Но он уже не слушал ее, поспешил на выручку старшины. Однако не успел толкнуть дверь, она сама открылась, и на пороге появился Грачев, улыбающийся и красный как рак, словно только что из бани. Фуражка сбита на затылок. На ходу оправляя гимнастерку, он кивнул на Элизу:
— Ну как? Э-э!.. Да ты, я вижу, всё разговоры разговариваешь? Агитируешь! Может, ты ее в комсомол вербуешь?
Вслед за Грачевым вышла немка. Лицо необычно румяное, глазки блестят, платок опущен на шею.
Гурин посмотрел на него, на нее, потом снова на него, и его будто варом облило от догадки.
— Какое же ты дерьмо, Грач! Как же тебя земля носит?
— Но-но, полегче! Что выяснил?
— А то и выяснил, что ты подонок, — выпалил Гурин и выскочил на улицу.

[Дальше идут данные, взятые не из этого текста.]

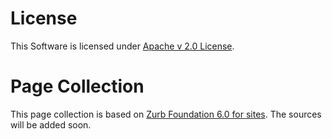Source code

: # License
This Software is licensed under [Apache v 2.0 License](https://github.com/TLoebner/tilebasedInfopages/blob/master/LICENSE).

# Page Collection

This page collection is based on [Zurb Foundation 6.0 for sites](http://foundation.zurb.com/). The sources will be added soon.
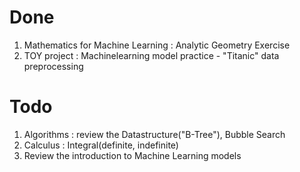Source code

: # Done

1. Mathematics for Machine Learning : Analytic Geometry Exercise
2. TOY project : Machinelearning model practice - "Titanic" data preprocessing

# Todo

1. Algorithms : review the Datastructure("B-Tree"), Bubble Search
2. Calculus : Integral(definite, indefinite)
3. Review the introduction to Machine Learning models 

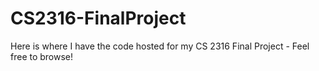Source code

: # CS2316-FinalProject
Here is where I have the code hosted for my CS 2316 Final Project - Feel free to browse!

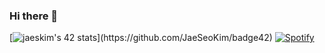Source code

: ### Hi there 👋

<!--
**m0hs1ne/m0hs1ne** is a ✨ _special_ ✨ repository because its `README.md` (this file) appears on your GitHub profile.

Here are some ideas to get you started:

- 🔭 I’m currently working on ...
- 🌱 I’m currently learning ...
- 👯 I’m looking to collaborate on ...
- 🤔 I’m looking for help with ...
- 💬 Ask me about ...
- 📫 How to reach me: ...
- 😄 Pronouns: ...
- ⚡ Fun fact: ...
-->
[![jaeskim's 42 stats](https://badge42.herokuapp.com/api/stats/mel-hada?)](https://github.com/JaeSeoKim/badge42)
[![Spotify](https://m0hs1ne.vercel.app/api/spotify)](https://open.spotify.com/user/31wgxkahtwpfmyhcl2moui5azrbm)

Грачев догнал его, дернул за рукав:
— Ты че так раскипятился? Она тебе сестра, что ли? А хоть бы и сестра… Все делалось по доброму согласию. Спроси у нее. Вон она, посмотри: очень довольная и даже улыбается. Все приговаривала: «Гут… гут…»
— Пошляк.
Грачев обернулся к немкам, крикнул сердито:
— Ком, ком! — и махнул рукой, чтобы они уходили поскорее прочь. Снова догнал Гурина, прошипел угрожающе: — Слушай, предупреждаю: вякнешь кому…
— Договаривай.
— Ладно, — сказал он примирительно. — Молчи. Вон Манноха идет.
Подошел Манноха, спросил:
— Ну шо, выяснили? То не хозяйки?
— Нет… — ответил бодро Грачев. — Так, прохожие. А вы что-нибудь нашли?
— Нашли! Хряка от такого загнали в сарай, — Манноха рукой показал метра на полтора от земли.